Even though many political polls suggested that her government was doomed, Thatcher won the elections for the third time in June 1987. She tried to use this political capital, unique in the history of Great Britain, to introduce more competition in the various systems of public education and the NHS, however with mixed success.

The so-called Lawson Boom (named after her Treasury Secretary Nigel Lawson), triggered tax and credit breaks, led to budget surpluses and brought the unemployment rate down to about 7%. However, the stock market crash of October 1987 and internal conflicts over Britain’s future political role within the EU marred some of these achievements. Unlike Lawson, Thatcher was convinced that pegging the British pound to other European currencies would mean the loss of Britain’s independence.

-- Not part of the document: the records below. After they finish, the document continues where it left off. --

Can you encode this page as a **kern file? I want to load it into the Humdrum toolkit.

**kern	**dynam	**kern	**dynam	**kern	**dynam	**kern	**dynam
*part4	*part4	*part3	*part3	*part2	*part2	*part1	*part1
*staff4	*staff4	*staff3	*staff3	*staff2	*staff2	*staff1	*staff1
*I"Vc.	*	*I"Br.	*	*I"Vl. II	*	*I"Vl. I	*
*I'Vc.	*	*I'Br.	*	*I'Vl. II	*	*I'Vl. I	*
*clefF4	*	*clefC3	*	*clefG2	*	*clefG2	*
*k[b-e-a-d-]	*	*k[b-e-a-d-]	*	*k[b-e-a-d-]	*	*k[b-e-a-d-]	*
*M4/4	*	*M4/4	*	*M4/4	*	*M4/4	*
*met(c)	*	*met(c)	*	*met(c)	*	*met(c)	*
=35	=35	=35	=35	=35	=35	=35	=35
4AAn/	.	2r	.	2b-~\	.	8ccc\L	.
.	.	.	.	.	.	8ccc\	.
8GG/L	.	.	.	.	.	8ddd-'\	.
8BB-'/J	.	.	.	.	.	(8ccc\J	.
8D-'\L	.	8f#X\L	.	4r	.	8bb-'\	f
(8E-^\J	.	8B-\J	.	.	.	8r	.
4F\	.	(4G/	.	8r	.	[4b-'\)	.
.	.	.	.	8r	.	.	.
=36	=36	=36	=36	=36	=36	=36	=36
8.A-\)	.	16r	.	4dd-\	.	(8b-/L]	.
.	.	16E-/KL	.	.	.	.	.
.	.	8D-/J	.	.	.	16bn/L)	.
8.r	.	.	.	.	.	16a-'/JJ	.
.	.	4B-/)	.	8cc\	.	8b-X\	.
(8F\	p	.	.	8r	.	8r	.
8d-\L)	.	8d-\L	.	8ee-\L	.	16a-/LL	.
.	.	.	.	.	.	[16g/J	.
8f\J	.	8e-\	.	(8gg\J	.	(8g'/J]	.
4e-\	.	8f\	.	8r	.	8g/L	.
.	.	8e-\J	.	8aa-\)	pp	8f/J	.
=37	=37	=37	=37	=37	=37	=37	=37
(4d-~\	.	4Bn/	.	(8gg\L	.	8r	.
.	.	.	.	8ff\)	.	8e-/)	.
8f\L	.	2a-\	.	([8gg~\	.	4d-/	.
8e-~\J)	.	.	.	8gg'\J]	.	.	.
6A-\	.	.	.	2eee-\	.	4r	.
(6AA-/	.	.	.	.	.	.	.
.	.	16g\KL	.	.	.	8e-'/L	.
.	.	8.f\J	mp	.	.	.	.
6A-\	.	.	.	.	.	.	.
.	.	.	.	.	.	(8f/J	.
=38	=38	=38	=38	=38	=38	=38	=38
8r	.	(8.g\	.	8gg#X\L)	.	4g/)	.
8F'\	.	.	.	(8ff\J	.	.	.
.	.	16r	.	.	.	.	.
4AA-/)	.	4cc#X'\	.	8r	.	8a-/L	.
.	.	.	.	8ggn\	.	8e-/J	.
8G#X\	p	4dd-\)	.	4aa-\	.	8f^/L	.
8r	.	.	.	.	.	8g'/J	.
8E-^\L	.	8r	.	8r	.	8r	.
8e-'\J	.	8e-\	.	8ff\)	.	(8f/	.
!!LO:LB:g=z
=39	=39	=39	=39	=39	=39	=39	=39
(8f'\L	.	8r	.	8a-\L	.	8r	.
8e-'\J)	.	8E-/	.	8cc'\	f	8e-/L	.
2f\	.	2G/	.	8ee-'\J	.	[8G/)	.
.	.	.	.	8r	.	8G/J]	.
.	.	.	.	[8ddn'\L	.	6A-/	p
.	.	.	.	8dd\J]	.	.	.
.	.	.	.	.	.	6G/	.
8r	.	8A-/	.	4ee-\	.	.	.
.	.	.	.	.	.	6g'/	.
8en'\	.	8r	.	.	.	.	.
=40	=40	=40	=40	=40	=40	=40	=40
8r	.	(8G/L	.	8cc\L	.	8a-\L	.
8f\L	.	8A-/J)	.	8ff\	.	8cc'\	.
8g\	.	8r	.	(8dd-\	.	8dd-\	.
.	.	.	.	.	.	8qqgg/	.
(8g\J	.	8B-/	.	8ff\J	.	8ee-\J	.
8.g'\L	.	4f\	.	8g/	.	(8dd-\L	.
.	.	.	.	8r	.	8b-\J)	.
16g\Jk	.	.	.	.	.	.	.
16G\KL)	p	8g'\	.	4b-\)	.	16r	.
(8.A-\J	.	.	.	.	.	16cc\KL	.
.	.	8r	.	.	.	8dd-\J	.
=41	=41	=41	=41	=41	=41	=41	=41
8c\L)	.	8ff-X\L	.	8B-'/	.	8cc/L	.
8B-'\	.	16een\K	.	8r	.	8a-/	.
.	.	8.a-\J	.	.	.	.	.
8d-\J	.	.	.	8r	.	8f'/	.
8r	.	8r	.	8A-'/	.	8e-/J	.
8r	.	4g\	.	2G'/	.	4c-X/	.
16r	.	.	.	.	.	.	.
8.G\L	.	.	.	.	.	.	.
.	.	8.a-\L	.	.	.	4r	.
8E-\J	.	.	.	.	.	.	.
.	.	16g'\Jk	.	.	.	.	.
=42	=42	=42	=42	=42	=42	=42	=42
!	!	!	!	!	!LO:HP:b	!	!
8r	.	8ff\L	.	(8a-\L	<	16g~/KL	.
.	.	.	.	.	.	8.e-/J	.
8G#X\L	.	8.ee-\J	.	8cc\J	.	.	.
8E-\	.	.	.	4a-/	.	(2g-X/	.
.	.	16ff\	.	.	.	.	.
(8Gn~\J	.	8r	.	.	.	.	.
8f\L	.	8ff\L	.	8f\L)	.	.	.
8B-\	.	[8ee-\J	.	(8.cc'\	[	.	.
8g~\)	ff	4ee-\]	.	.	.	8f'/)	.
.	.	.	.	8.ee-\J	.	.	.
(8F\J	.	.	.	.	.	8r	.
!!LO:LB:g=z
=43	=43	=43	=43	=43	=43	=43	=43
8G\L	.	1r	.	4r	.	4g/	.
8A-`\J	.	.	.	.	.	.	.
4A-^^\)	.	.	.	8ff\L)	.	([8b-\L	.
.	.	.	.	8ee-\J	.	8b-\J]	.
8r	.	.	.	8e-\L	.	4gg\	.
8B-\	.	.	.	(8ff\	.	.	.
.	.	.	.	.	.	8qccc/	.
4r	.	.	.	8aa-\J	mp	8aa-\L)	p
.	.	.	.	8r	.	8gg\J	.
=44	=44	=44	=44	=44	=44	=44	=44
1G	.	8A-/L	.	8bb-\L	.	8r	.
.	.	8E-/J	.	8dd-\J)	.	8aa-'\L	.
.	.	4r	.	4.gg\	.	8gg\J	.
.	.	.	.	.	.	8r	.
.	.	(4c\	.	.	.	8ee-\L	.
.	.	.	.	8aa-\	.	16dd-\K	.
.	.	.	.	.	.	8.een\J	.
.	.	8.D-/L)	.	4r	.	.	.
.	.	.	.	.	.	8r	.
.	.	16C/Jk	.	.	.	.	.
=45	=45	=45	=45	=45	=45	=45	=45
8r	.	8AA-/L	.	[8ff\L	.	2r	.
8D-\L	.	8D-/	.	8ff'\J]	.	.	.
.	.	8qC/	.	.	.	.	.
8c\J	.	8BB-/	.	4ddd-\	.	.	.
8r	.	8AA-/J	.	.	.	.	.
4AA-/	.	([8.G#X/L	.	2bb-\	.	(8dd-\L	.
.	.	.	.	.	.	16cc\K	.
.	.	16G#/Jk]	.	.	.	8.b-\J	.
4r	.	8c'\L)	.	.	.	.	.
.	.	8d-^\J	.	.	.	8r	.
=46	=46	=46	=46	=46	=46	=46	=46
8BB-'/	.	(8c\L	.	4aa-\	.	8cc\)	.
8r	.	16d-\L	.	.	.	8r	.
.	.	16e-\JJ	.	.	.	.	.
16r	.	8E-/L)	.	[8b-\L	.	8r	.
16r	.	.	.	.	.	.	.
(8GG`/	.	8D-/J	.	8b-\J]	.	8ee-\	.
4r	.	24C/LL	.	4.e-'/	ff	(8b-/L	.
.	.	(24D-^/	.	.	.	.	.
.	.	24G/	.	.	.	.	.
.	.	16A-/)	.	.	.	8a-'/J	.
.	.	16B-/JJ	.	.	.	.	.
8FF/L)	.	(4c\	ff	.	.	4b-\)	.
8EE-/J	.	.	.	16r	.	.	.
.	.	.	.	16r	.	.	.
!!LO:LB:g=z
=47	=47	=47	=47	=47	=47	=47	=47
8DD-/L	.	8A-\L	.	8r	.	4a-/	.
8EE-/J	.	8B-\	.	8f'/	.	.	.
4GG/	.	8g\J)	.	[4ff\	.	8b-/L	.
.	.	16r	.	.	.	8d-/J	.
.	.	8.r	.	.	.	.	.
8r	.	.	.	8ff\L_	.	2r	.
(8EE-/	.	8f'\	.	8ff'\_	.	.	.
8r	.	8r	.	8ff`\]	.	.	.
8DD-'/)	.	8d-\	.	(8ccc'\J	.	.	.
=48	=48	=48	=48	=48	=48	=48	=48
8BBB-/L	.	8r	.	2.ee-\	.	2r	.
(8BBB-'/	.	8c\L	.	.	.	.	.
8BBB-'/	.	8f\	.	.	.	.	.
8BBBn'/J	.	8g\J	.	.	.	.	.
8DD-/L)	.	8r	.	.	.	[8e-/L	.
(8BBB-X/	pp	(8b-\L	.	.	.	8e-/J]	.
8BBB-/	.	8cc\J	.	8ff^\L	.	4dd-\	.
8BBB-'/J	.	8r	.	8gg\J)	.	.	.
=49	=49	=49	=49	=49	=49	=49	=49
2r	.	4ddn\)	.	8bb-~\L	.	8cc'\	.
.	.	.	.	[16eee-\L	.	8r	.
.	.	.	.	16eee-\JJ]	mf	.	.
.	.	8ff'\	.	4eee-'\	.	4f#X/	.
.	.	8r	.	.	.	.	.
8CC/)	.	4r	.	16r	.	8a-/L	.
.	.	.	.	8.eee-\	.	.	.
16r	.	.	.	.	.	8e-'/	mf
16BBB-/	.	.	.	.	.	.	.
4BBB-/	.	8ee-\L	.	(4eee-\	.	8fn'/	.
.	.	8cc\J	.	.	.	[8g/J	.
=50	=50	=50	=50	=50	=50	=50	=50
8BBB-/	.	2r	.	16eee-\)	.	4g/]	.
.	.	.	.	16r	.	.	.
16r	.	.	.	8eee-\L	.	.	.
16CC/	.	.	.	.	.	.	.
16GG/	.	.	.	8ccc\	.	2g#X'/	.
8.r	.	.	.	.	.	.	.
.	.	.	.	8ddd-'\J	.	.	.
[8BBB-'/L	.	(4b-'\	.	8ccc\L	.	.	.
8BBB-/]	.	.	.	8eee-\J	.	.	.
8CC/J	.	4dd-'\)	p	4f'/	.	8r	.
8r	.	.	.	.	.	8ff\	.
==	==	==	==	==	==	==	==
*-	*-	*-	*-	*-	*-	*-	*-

It was especially her ill-fated attempt to enforce her idea of a personal kind of poll tax to replace the income tax that even her electorate felt to be unreasonable, which initially led to a great personal loss of popularity. A short time later there were violent demonstrations in Scotland and the resignation of Nigel Lawson, followed by a number of her economic advisers. After internal party votes were held in her absence, Thatcher felt deeply humiliated and resigned in late November 1990. After retiring from the Commons in 1992, H.M. Queen Elizabeth II awarded her a life peerage as Baroness Thatcher (of Kesteven in the County of Lincolnshire) which entitled her to sit in the House of Lords. Despite a number of economic and also personal setbacks, the majority of her government’s economic policy goals had been achieved by the end of her term in 1990. The unemployment rate had fallen to around 6.5%, and the 4% inflation rate was the envy of many countries. Due to the privatization proceeds and especially due to the huge tax revenue from England’s North Sea oil production, Great Britain’s state budgets were not only balanced until the end of the 1980s. Even in some years surpluses were achieved, which were used to decrease the high government debt burden. On April 8, 2013 the “Iron Lady” died in London at the age of 87.